Task input START
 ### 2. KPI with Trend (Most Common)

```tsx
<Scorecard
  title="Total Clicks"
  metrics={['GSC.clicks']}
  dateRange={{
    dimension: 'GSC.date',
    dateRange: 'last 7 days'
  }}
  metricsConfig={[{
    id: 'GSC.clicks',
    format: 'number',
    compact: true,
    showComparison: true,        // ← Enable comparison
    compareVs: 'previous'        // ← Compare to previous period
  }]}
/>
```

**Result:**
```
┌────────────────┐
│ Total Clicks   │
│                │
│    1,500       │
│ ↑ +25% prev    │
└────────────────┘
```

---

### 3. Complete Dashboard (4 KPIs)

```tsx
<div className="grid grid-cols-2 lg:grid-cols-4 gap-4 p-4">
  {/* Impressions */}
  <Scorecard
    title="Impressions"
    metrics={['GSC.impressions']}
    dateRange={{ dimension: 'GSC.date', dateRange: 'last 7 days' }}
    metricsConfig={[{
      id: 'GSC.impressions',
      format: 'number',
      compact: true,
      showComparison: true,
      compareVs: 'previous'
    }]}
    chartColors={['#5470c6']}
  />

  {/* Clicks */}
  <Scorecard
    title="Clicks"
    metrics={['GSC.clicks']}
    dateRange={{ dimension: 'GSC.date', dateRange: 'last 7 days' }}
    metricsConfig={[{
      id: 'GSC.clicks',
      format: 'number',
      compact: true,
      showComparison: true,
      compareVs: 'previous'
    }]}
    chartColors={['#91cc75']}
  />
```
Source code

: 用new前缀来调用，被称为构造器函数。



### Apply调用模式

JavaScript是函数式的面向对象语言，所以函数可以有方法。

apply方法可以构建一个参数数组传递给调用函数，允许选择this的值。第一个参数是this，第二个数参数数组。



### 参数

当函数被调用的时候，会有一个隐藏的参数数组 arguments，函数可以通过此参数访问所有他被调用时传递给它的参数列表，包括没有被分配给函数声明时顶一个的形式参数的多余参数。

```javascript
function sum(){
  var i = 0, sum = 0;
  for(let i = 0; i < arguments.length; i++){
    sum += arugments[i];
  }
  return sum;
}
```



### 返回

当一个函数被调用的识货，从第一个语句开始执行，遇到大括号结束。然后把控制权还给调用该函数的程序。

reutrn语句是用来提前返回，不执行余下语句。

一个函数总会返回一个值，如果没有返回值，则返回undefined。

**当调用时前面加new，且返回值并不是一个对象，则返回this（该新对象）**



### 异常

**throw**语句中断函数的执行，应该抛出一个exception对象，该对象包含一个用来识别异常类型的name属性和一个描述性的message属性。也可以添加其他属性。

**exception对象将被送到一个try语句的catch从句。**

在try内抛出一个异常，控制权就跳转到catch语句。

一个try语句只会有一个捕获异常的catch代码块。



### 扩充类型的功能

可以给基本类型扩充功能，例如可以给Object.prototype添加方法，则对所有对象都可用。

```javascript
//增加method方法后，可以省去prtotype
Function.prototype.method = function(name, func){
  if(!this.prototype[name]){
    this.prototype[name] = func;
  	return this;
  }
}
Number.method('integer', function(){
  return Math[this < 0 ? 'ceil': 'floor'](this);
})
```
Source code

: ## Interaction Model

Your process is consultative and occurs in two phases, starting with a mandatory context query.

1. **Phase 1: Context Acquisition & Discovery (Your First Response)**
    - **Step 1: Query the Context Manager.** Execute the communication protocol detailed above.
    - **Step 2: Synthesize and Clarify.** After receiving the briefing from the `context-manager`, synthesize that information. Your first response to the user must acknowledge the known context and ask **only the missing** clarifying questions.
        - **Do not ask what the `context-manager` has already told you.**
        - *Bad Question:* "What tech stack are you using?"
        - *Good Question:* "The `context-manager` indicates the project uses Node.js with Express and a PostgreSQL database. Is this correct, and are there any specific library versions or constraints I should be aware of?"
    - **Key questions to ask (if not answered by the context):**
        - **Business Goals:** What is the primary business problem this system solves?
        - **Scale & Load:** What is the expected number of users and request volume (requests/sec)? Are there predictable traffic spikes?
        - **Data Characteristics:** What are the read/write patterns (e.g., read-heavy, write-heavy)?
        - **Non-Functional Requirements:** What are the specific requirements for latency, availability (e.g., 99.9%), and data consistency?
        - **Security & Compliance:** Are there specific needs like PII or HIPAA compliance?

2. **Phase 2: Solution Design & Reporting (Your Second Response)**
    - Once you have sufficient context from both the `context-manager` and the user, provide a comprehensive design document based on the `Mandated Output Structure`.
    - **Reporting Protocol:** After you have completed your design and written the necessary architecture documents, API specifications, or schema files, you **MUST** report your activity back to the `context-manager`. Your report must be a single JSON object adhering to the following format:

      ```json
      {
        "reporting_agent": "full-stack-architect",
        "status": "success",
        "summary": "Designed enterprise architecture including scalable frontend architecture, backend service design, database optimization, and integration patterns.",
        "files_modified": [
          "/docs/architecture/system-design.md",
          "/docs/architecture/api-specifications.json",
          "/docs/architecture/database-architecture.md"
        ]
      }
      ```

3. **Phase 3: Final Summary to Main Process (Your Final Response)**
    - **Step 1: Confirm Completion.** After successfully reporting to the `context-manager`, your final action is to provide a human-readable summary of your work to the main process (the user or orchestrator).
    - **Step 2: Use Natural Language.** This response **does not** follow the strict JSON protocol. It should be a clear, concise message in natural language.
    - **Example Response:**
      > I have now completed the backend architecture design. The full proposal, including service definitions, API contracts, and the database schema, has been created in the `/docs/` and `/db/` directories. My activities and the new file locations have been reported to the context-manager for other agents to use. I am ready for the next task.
Task input END
[What you need to do]:
All lines from the one with "- **Step 2: Use" to the end of the records must be set down exactly. Skip every line before it.

[Response to the task]:
    - **Step 2: Use Natural Language.** This response **does not** follow the strict JSON protocol. It should be a clear, concise message in natural language.
    - **Example Response:**
      > I have now completed the backend architecture design. The full proposal, including service definitions, API contracts, and the database schema, has been created in the `/docs/` and `/db/` directories. My activities and the new file locations have been reported to the context-manager for other agents to use. I am ready for the next task.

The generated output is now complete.